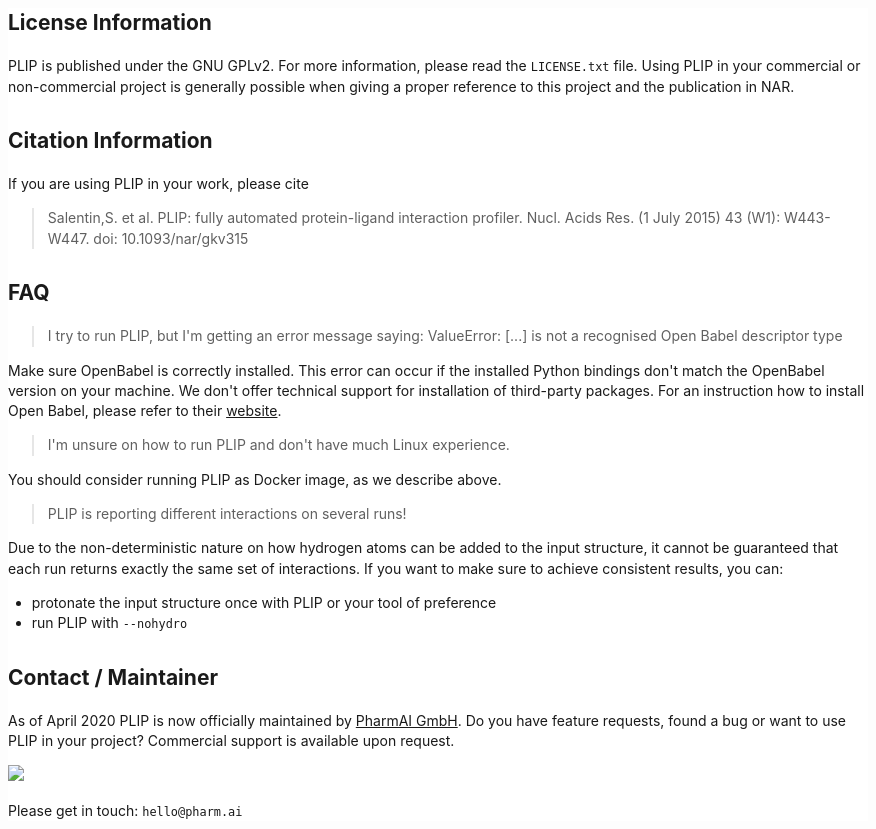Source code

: ## License Information
PLIP is published under the GNU GPLv2. For more information, please read the `LICENSE.txt` file.
Using PLIP in your commercial or non-commercial project is generally possible when giving a proper reference to this project and the publication in NAR.

## Citation Information
If you are using PLIP in your work, please cite
> Salentin,S. et al. PLIP: fully automated protein-ligand interaction profiler.
> Nucl. Acids Res. (1 July 2015) 43 (W1): W443-W447. doi: 10.1093/nar/gkv315

## FAQ
> I try to run PLIP, but I'm getting an error message saying:
> ValueError: [...] is not a recognised Open Babel descriptor type
>
Make sure OpenBabel is correctly installed. This error can occur if the installed Python bindings don't match the OpenBabel version on your machine.
We don't offer technical support for installation of third-party packages.
For an instruction how to install Open Babel, please refer to their [website](https://openbabel.org/docs/dev/Installation/install.html).

> I'm unsure on how to run PLIP and don't have much Linux experience.
>
You should consider running PLIP as Docker image, as we describe above.

> PLIP is reporting different interactions on several runs!
>
Due to the non-deterministic nature on how hydrogen atoms can be added to the input structure, it cannot be guaranteed that each run returns exactly the same set of interactions. If you want to make sure to achieve consistent results, you can:

- protonate the input structure once with PLIP or your tool of preference
- run PLIP with `--nohydro`

## Contact / Maintainer
As of April 2020 PLIP is now officially maintained by [PharmAI GmbH](https://pharm.ai). Do you have feature requests, found a bug or want to use  PLIP in your project? Commercial support is available upon request.

 ![](https://www.pharm.ai/wp-content/uploads/2020/04/PharmAI_logo_color_no_slogan_500px.png)
 
 Please get in touch: `hello@pharm.ai`

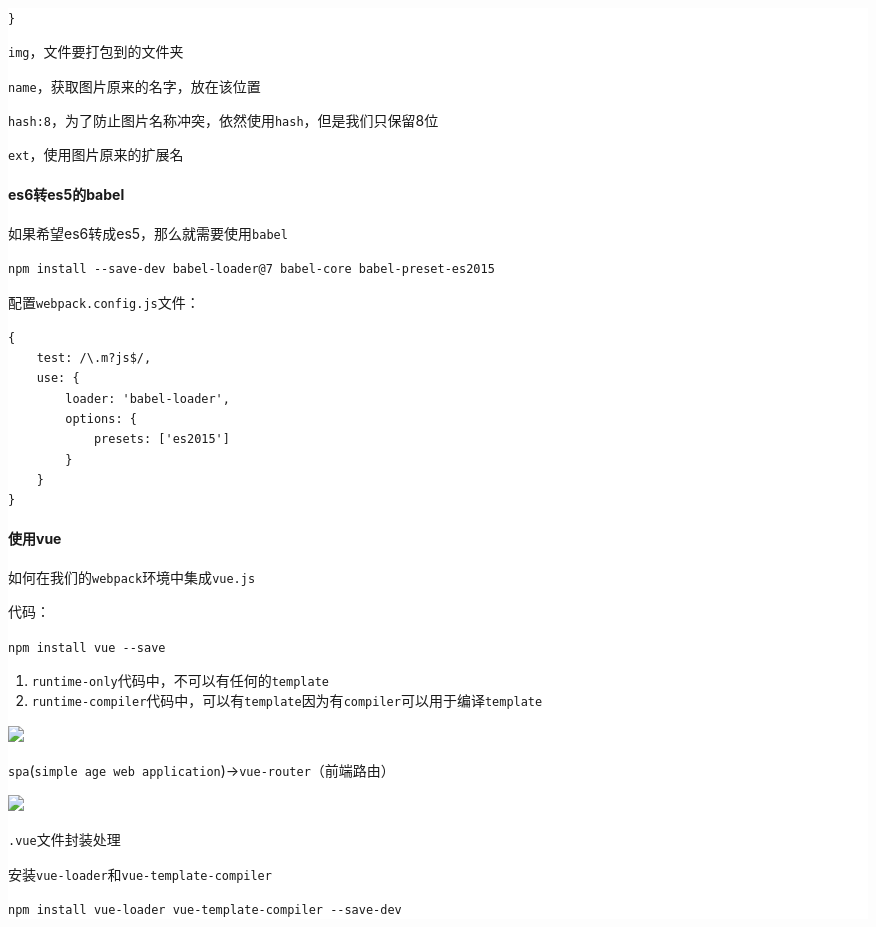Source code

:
 ```
}
```

`img`，文件要打包到的文件夹

`name`，获取图片原来的名字，放在该位置

`hash:8`，为了防止图片名称冲突，依然使用`hash`，但是我们只保留8位

`ext`，使用图片原来的扩展名

#### es6转es5的babel

如果希望es6转成es5，那么就需要使用`babel`

```
npm install --save-dev babel-loader@7 babel-core babel-preset-es2015
```

配置`webpack.config.js`文件：

```
{
    test: /\.m?js$/,
    use: {
        loader: 'babel-loader',
        options: {
            presets: ['es2015']
        }
    }
}
```

#### 使用vue

如何在我们的`webpack`环境中集成`vue.js`

代码：

```
npm install vue --save
```

1. `runtime-only`代码中，不可以有任何的`template`
2. `runtime-compiler`代码中，可以有`template`因为有`compiler`可以用于编译`template`

![](https://user-gold-cdn.xitu.io/2020/4/4/171457bf7c619eff?w=340&h=108&f=png&s=20423)

`spa`(`simple age web application`)->`vue-router`（前端路由）

![](https://user-gold-cdn.xitu.io/2020/4/4/1714583209c3db55?w=528&h=165&f=png&s=40986)

`.vue`文件封装处理

安装`vue-loader`和`vue-template-compiler`

```
npm install vue-loader vue-template-compiler --save-dev
```
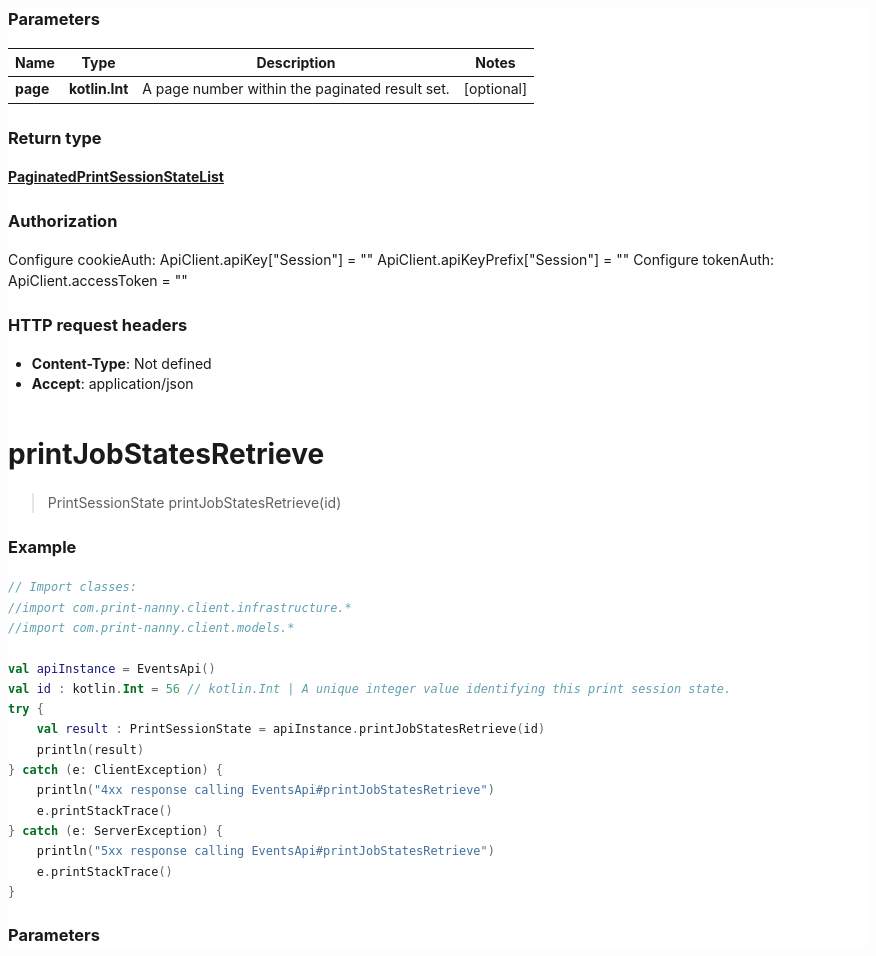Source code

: ### Parameters

Name | Type | Description  | Notes
------------- | ------------- | ------------- | -------------
 **page** | **kotlin.Int**| A page number within the paginated result set. | [optional]

### Return type

[**PaginatedPrintSessionStateList**](PaginatedPrintSessionStateList.md)

### Authorization


Configure cookieAuth:
    ApiClient.apiKey["Session"] = ""
    ApiClient.apiKeyPrefix["Session"] = ""
Configure tokenAuth:
    ApiClient.accessToken = ""

### HTTP request headers

 - **Content-Type**: Not defined
 - **Accept**: application/json

<a name="printJobStatesRetrieve"></a>
# **printJobStatesRetrieve**
> PrintSessionState printJobStatesRetrieve(id)



### Example
```kotlin
// Import classes:
//import com.print-nanny.client.infrastructure.*
//import com.print-nanny.client.models.*

val apiInstance = EventsApi()
val id : kotlin.Int = 56 // kotlin.Int | A unique integer value identifying this print session state.
try {
    val result : PrintSessionState = apiInstance.printJobStatesRetrieve(id)
    println(result)
} catch (e: ClientException) {
    println("4xx response calling EventsApi#printJobStatesRetrieve")
    e.printStackTrace()
} catch (e: ServerException) {
    println("5xx response calling EventsApi#printJobStatesRetrieve")
    e.printStackTrace()
}
```

### Parameters
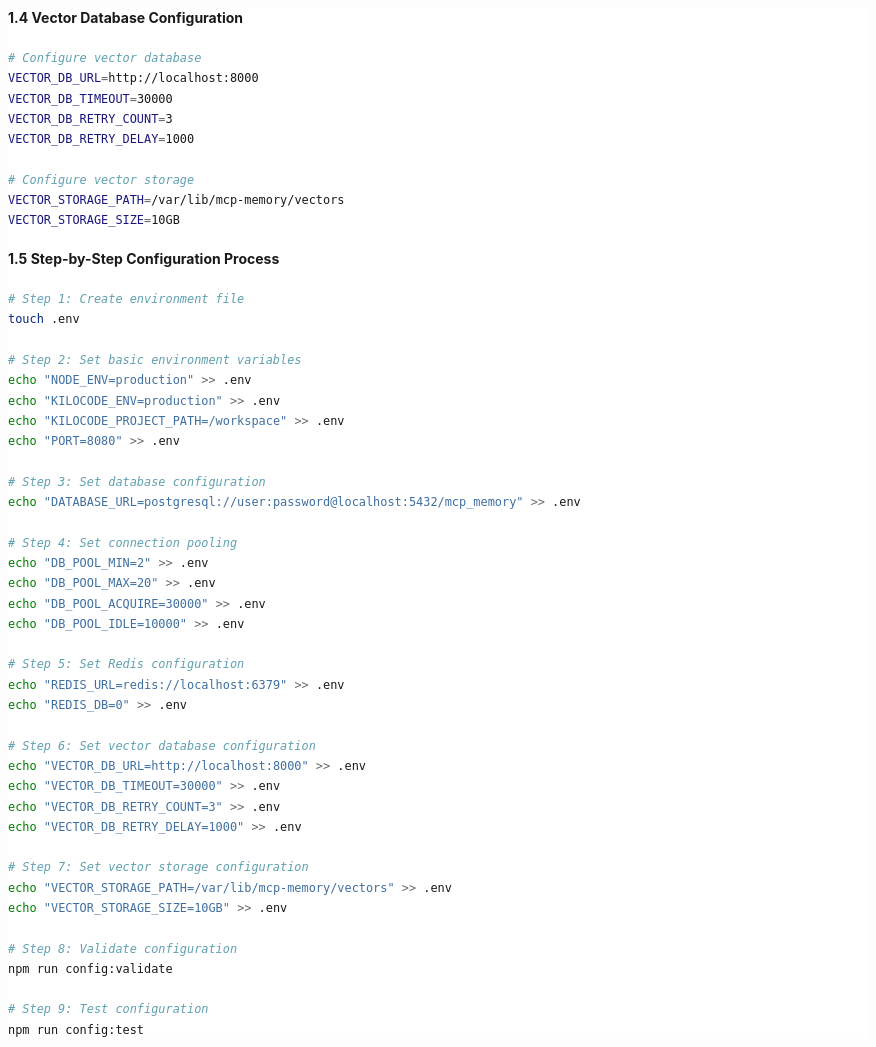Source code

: #### 1.4 Vector Database Configuration
```bash
# Configure vector database
VECTOR_DB_URL=http://localhost:8000
VECTOR_DB_TIMEOUT=30000
VECTOR_DB_RETRY_COUNT=3
VECTOR_DB_RETRY_DELAY=1000

# Configure vector storage
VECTOR_STORAGE_PATH=/var/lib/mcp-memory/vectors
VECTOR_STORAGE_SIZE=10GB
```

#### 1.5 Step-by-Step Configuration Process
```bash
# Step 1: Create environment file
touch .env

# Step 2: Set basic environment variables
echo "NODE_ENV=production" >> .env
echo "KILOCODE_ENV=production" >> .env
echo "KILOCODE_PROJECT_PATH=/workspace" >> .env
echo "PORT=8080" >> .env

# Step 3: Set database configuration
echo "DATABASE_URL=postgresql://user:password@localhost:5432/mcp_memory" >> .env

# Step 4: Set connection pooling
echo "DB_POOL_MIN=2" >> .env
echo "DB_POOL_MAX=20" >> .env
echo "DB_POOL_ACQUIRE=30000" >> .env
echo "DB_POOL_IDLE=10000" >> .env

# Step 5: Set Redis configuration
echo "REDIS_URL=redis://localhost:6379" >> .env
echo "REDIS_DB=0" >> .env

# Step 6: Set vector database configuration
echo "VECTOR_DB_URL=http://localhost:8000" >> .env
echo "VECTOR_DB_TIMEOUT=30000" >> .env
echo "VECTOR_DB_RETRY_COUNT=3" >> .env
echo "VECTOR_DB_RETRY_DELAY=1000" >> .env

# Step 7: Set vector storage configuration
echo "VECTOR_STORAGE_PATH=/var/lib/mcp-memory/vectors" >> .env
echo "VECTOR_STORAGE_SIZE=10GB" >> .env

# Step 8: Validate configuration
npm run config:validate

# Step 9: Test configuration
npm run config:test
```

> _TASK GOAL_
Search the material above for the word "apiInstance", then copy out each line that has it.

> _YOUR RESPONSE_
val apiInstance = EventsApi()
    val result : PrintSessionState = apiInstance.printJobStatesRetrieve(id)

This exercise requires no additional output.